Here is an opportunity to urge that the California minimum wage be raised.
In 1968, California's minimum wage stood at $1.65 an hour. For the minimum wage to match the purchasing power it had in 1968, it would have to be above $9.00 per hour. If the wage had kept up with productivity gains, it would be over $25.00 today. …
[This year's bill] would raise the state minimum wage from $6.75 to $7.75 over two years and then index it to inflation.
1 comment:
Raising the minimum wage is not a fix-all solution to the problem of underpaid workers. By increasing minimum labor costs, employers would (obviously) be forced to pay more for their minimum-wage workers. This would in turn proportionally decrease the average number of workers an employer can afford to hire, increase the unemployment rate in that class of citizenry, and increase the quantity of output expected from each employee.

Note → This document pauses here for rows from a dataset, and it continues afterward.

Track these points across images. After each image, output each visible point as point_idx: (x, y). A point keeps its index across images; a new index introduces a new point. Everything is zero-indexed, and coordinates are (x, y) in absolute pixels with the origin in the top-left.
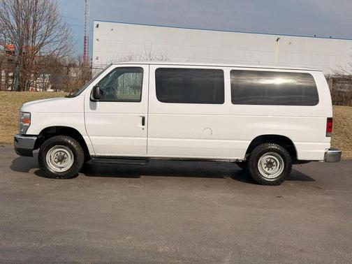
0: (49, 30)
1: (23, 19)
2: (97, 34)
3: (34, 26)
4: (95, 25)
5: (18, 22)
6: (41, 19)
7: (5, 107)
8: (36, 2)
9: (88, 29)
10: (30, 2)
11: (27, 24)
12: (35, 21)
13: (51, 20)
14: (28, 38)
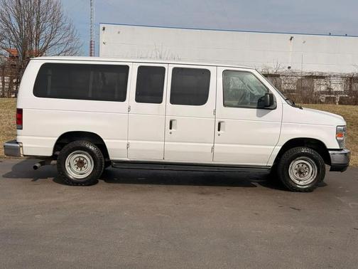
0: (53, 32)
1: (25, 21)
2: (104, 37)
3: (37, 27)
4: (101, 28)
5: (20, 24)
6: (44, 20)
7: (6, 115)
8: (39, 2)
9: (94, 33)
10: (33, 2)
11: (30, 26)
12: (38, 23)
13: (56, 20)
14: (31, 41)
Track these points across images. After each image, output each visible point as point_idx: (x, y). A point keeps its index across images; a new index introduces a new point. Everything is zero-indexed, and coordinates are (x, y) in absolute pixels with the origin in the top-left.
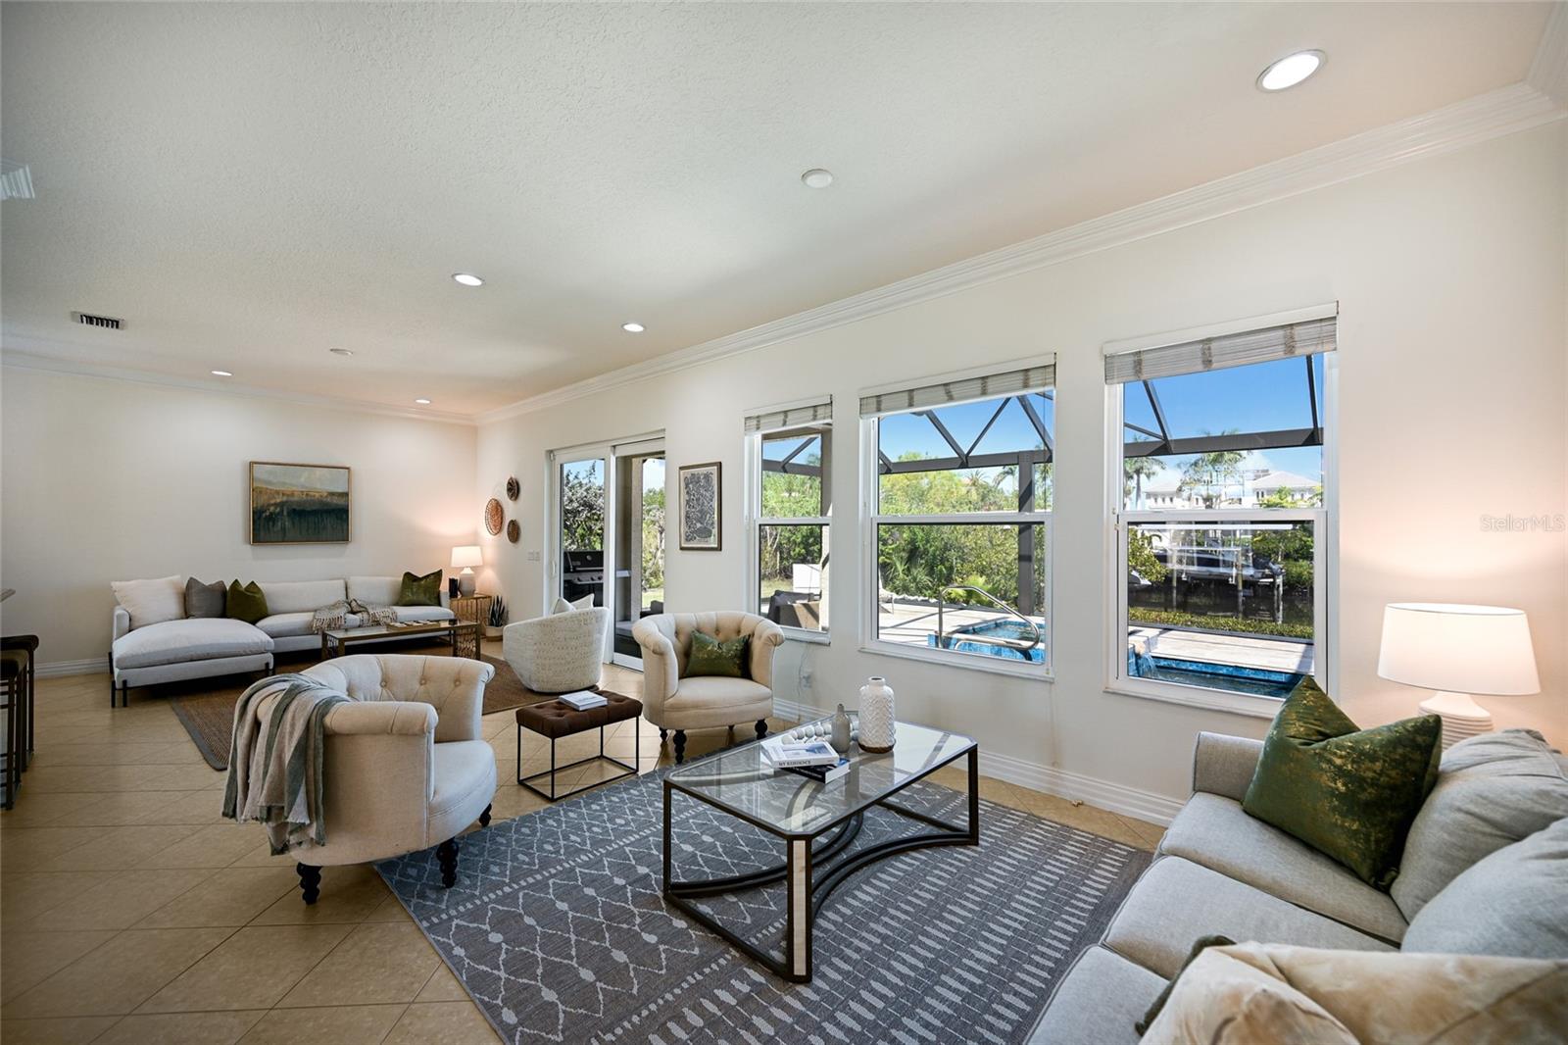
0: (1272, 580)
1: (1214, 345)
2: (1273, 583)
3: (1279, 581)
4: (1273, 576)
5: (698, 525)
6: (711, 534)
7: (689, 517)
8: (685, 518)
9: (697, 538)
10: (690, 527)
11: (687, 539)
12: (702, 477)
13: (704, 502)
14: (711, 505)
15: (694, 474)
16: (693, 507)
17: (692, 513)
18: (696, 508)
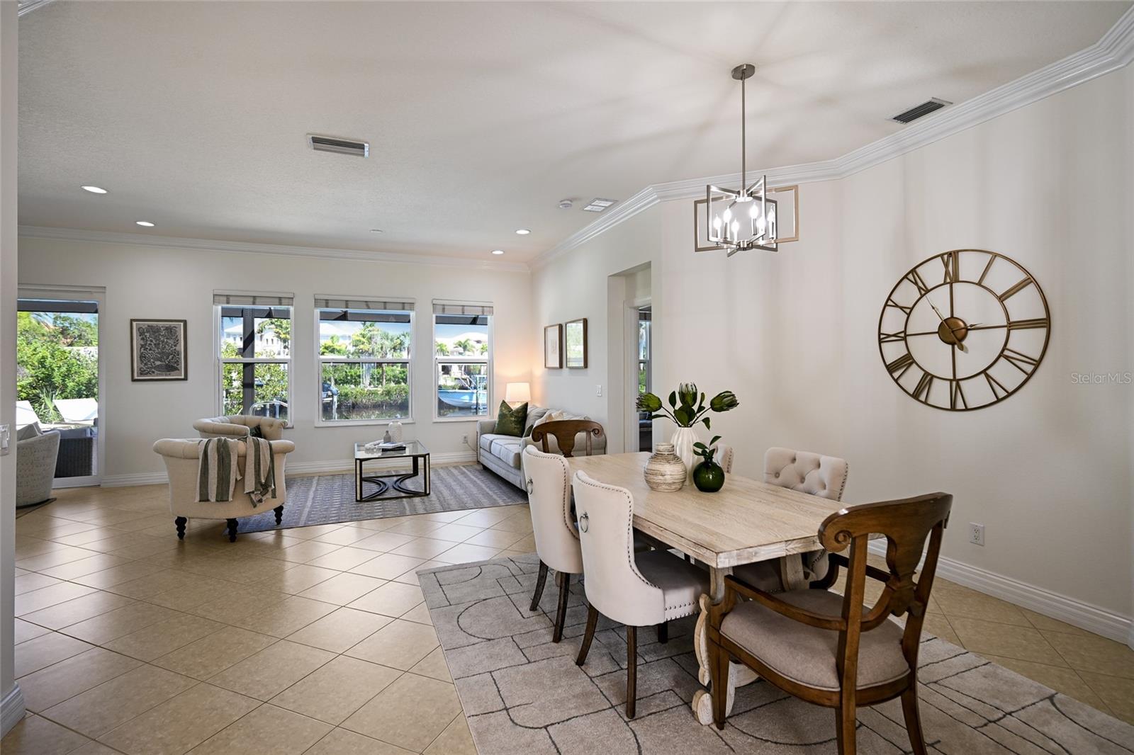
0: (331, 399)
1: (465, 308)
2: (332, 401)
3: (335, 398)
4: (332, 396)
5: (158, 363)
6: (176, 369)
7: (145, 357)
8: (140, 357)
9: (156, 372)
10: (146, 364)
11: (142, 373)
12: (162, 329)
13: (165, 347)
14: (175, 350)
15: (152, 326)
16: (150, 350)
17: (149, 354)
18: (154, 351)
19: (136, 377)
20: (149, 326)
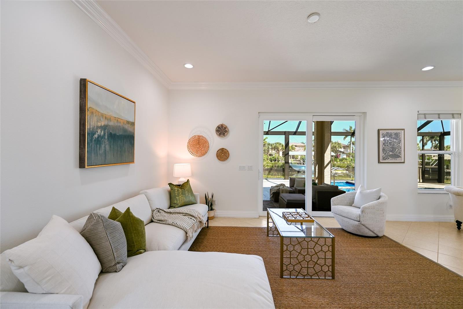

In the long run, to remain competitive manufacturing and certain service industries will be forced away from regions with high minimum wages, thus further complicating the already high demand for minimum-wage jobs in that area. Industries that cannot relocate will increase the price for their good or service, thus increasing the total cost of living in that region and further complicating the situation of low-paid or unemployed workers.
I agree that $14,000 in annual income is not enough, but perhaps raising the minimum wage is not the best solution?